# Countertop sink hole



## Grebus (Jul 14, 2005)

I posted this over in the plumbing section, but thought I should here too. I recently had my kitchen sink replaced and the new one is smaller than the old one. They are both 22" x 33", but apparently the old one was more rectangular and the corners on the new one are tapered. In other words there are now gaps in the corners of the countertop.

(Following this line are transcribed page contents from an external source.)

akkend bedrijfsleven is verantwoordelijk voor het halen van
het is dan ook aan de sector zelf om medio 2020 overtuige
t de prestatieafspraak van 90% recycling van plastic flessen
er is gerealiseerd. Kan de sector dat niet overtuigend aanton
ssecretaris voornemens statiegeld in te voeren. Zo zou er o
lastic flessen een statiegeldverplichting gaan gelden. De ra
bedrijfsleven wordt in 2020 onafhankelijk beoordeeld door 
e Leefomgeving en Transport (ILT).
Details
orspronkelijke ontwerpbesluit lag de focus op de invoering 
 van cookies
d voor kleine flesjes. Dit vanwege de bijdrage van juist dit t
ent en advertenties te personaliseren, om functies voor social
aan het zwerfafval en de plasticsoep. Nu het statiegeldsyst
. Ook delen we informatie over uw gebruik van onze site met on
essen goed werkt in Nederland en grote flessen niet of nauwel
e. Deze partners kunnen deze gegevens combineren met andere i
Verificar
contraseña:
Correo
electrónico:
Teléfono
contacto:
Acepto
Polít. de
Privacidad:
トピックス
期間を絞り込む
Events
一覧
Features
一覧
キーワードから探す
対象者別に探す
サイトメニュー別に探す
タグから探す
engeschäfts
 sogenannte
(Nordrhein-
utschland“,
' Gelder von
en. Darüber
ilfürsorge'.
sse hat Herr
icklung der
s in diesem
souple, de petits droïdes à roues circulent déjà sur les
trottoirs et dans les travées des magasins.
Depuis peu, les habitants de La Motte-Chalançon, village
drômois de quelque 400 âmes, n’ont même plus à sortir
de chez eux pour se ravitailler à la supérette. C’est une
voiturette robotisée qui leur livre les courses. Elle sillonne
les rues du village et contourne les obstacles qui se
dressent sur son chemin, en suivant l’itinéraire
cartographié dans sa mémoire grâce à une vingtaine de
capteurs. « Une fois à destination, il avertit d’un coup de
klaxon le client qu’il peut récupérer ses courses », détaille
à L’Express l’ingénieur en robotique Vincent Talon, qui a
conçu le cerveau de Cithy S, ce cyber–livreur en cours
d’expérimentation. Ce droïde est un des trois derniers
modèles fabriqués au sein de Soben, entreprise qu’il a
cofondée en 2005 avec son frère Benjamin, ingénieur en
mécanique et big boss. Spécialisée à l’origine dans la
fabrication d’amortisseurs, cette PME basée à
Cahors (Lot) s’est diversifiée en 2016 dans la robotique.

I was planning on redoing the laminate on the countertops in the near future, but do I now need to redo the entire countertop? Any ideas as to how I can make the existing countertop work with the new sink on the long term? Can filler pieces be tied into the countertop and then laminated over? Thanks.


----------



## KenTheHandyMan (Sep 1, 2005)

I don't know if your other post got answered, but I thought I would mention that you will get a lot of swelling if water gets down those gaps. If your counter is pressboard, it will be ruined quickly. If you're in a tight bind, you can use some 100% silicon to fill the gaps, but watch that it does not come off and let water get under it.

If you can stop water from getting in there until you're able to relaminate, you'll be fine. Relaminating though should only be done if the existing laminate is in good shape physically. This means no delamination has occured. Also, you'll only be able to do it if the counter top has a square edge, not the bullnose or drip edge type.

Now, if you have any problems like those I listed, I will let you know that buying enough MDF to build a new counter top will not be much more expensive than buying new laminate. So in other words, if you planned on buying laminate to relaminate, you might be better off getting the base material and creating a completely new countertop. This way, you can do some nice fancy looking edge trim, if you like.


----------